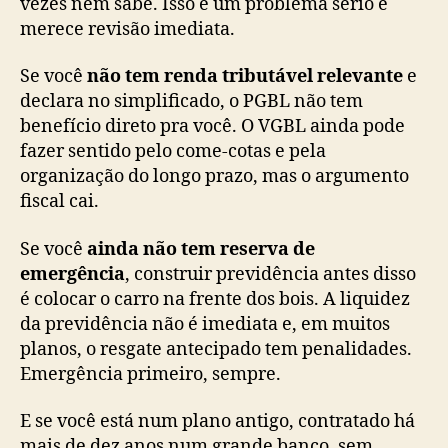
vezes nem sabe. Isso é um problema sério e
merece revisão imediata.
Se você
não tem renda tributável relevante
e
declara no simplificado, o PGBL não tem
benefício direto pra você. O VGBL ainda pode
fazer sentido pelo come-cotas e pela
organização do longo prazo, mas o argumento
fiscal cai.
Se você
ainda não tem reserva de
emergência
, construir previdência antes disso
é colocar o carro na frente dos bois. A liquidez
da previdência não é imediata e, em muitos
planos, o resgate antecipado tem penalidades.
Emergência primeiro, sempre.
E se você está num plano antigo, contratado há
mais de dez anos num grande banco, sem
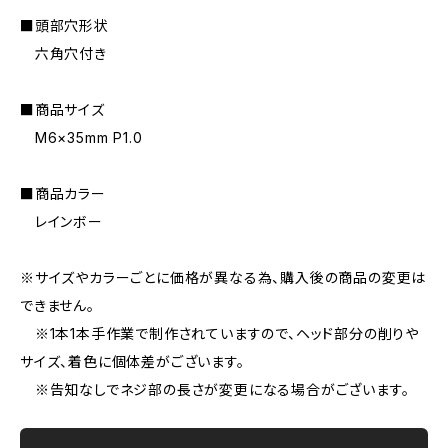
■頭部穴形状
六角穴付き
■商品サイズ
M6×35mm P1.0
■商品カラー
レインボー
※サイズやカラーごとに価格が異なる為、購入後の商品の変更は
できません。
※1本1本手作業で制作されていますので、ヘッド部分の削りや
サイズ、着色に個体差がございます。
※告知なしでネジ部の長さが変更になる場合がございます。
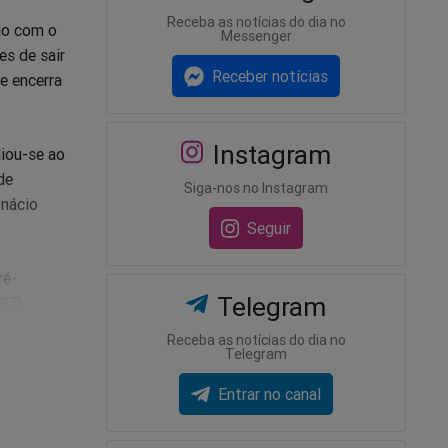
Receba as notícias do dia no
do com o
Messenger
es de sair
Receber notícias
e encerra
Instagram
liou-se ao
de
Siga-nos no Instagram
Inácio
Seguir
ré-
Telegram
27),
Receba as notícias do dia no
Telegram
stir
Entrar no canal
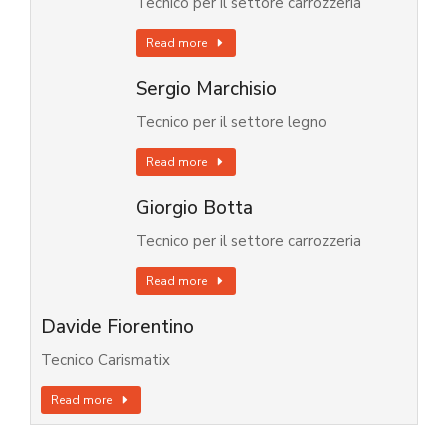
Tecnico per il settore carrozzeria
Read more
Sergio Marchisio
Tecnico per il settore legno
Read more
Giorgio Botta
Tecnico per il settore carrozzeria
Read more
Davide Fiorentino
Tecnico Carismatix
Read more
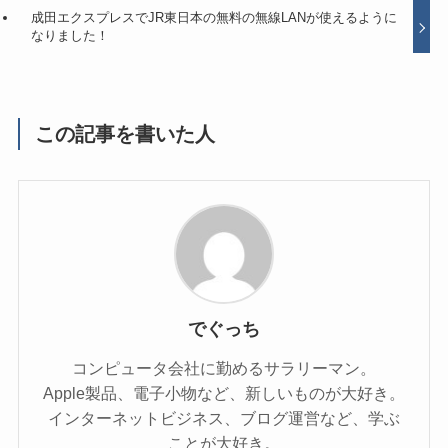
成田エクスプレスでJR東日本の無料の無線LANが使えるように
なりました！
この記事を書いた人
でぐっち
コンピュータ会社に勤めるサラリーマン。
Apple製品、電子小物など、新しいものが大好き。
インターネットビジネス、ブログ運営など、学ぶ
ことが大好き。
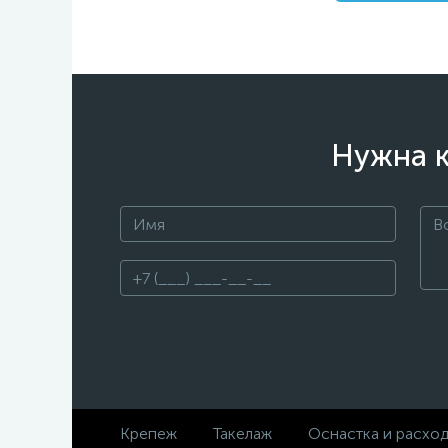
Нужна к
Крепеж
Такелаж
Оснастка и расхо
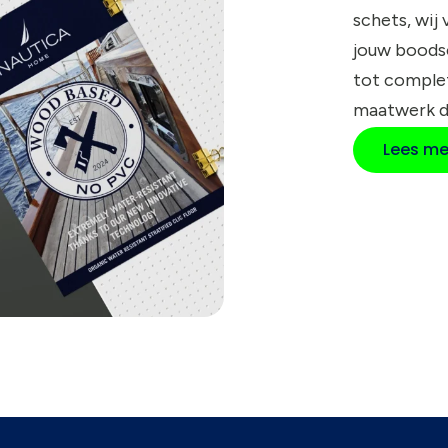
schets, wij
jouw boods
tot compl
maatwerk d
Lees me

----

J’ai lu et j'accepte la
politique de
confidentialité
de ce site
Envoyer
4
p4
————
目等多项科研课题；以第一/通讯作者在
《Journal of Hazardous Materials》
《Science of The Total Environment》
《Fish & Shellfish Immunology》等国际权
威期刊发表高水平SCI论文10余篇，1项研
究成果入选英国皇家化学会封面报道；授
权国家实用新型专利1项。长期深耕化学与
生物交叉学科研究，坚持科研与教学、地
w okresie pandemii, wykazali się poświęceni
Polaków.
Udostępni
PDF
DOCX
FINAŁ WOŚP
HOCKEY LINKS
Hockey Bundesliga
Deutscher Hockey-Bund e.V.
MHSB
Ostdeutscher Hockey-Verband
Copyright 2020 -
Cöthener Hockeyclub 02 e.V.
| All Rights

----

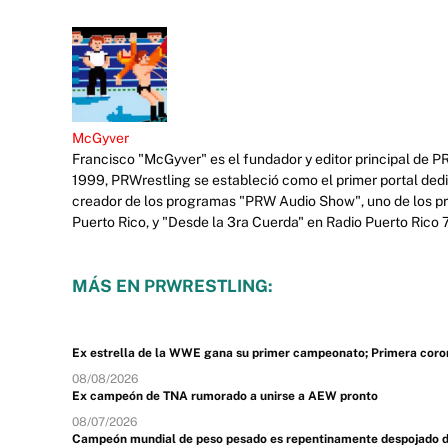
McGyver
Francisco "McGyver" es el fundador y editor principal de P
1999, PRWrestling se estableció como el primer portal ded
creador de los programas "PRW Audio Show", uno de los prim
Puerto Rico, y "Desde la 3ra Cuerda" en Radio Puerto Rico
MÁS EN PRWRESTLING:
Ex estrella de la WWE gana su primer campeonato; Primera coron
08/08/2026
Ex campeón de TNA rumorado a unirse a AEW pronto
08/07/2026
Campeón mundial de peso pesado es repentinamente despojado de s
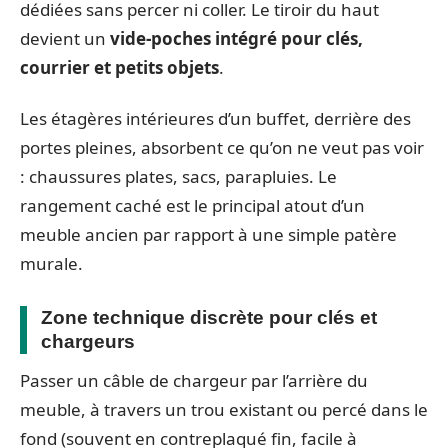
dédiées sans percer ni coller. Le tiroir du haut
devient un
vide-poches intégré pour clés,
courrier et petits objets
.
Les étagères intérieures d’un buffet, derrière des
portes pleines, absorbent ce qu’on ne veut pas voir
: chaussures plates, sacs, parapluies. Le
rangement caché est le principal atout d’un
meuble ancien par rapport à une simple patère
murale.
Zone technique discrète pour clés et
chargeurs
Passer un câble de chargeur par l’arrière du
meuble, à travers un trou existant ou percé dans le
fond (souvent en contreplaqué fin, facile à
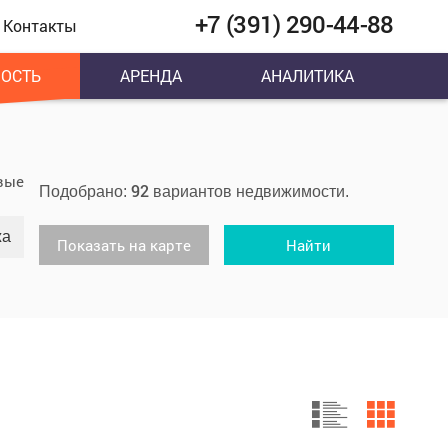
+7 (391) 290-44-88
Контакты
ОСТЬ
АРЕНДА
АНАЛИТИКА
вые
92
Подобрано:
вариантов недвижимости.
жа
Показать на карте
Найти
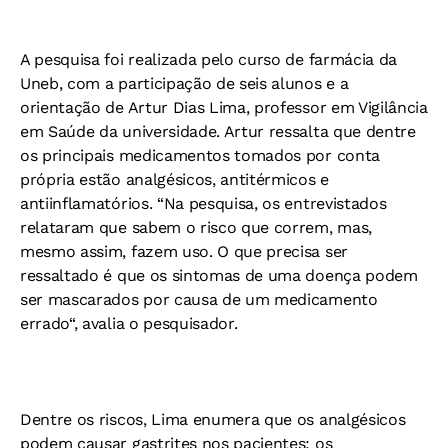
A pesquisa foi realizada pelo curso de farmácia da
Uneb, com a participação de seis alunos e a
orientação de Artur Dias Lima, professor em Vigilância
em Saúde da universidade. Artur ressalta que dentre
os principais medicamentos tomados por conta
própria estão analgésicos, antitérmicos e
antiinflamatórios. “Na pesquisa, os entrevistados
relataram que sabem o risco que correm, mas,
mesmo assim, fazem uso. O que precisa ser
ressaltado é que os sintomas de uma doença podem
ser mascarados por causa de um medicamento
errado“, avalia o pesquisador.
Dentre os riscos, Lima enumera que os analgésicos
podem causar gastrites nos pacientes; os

----

Copy out each line of the data that holds the string "primer".

#### Solution to the problem
1999, PRWrestling se estableció como el primer portal ded
Ex estrella de la WWE gana su primer campeonato; Primera coron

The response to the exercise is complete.